(Beginning of MATERIALS PROVIDED)

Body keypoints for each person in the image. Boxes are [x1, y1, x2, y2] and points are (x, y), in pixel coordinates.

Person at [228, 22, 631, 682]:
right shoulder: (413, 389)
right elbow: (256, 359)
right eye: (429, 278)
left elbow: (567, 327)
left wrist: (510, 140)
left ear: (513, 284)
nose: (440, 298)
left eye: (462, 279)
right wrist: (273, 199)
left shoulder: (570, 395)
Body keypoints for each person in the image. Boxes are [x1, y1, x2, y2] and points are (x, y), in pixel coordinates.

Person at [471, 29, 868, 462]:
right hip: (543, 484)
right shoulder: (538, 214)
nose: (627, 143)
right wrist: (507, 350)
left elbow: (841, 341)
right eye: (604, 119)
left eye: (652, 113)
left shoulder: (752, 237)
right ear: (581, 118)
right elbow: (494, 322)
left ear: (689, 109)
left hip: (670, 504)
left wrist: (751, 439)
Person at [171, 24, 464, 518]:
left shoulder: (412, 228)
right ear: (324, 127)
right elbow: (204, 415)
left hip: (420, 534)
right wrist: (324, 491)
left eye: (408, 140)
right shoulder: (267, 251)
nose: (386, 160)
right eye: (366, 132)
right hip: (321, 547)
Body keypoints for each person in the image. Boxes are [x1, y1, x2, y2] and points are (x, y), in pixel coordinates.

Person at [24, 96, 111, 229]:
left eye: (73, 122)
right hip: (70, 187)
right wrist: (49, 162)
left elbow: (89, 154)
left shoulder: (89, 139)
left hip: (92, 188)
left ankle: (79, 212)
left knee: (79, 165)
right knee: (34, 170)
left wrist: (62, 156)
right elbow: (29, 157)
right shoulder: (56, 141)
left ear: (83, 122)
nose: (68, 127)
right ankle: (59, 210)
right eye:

(End of MATERIALS PROVIDED)

> **BRIEF**
Print every line of the material above exactly.

> **FINAL ANSWER**
Body keypoints for each person in the image. Boxes are [x1, y1, x2, y2] and points are (x, y), in pixel coordinates.

Person at [228, 22, 631, 682]:
right shoulder: (413, 389)
right elbow: (256, 359)
right eye: (429, 278)
left elbow: (567, 327)
left wrist: (510, 140)
left ear: (513, 284)
nose: (440, 298)
left eye: (462, 279)
right wrist: (273, 199)
left shoulder: (570, 395)
Body keypoints for each person in the image. Boxes are [x1, y1, x2, y2] and points are (x, y), in pixel coordinates.

Person at [471, 29, 868, 462]:
right hip: (543, 484)
right shoulder: (538, 214)
nose: (627, 143)
right wrist: (507, 350)
left elbow: (841, 341)
right eye: (604, 119)
left eye: (652, 113)
left shoulder: (752, 237)
right ear: (581, 118)
right elbow: (494, 322)
left ear: (689, 109)
left hip: (670, 504)
left wrist: (751, 439)
Person at [171, 24, 464, 518]:
left shoulder: (412, 228)
right ear: (324, 127)
right elbow: (204, 415)
left hip: (420, 534)
right wrist: (324, 491)
left eye: (408, 140)
right shoulder: (267, 251)
nose: (386, 160)
right eye: (366, 132)
right hip: (321, 547)
Body keypoints for each person in the image. Boxes are [x1, y1, x2, y2] and points are (x, y), in pixel coordinates.

Person at [24, 96, 111, 229]:
left eye: (73, 122)
right hip: (70, 187)
right wrist: (49, 162)
left elbow: (89, 154)
left shoulder: (89, 139)
left hip: (92, 188)
left ankle: (79, 212)
left knee: (79, 165)
right knee: (34, 170)
left wrist: (62, 156)
right elbow: (29, 157)
right shoulder: (56, 141)
left ear: (83, 122)
nose: (68, 127)
right ankle: (59, 210)
right eye:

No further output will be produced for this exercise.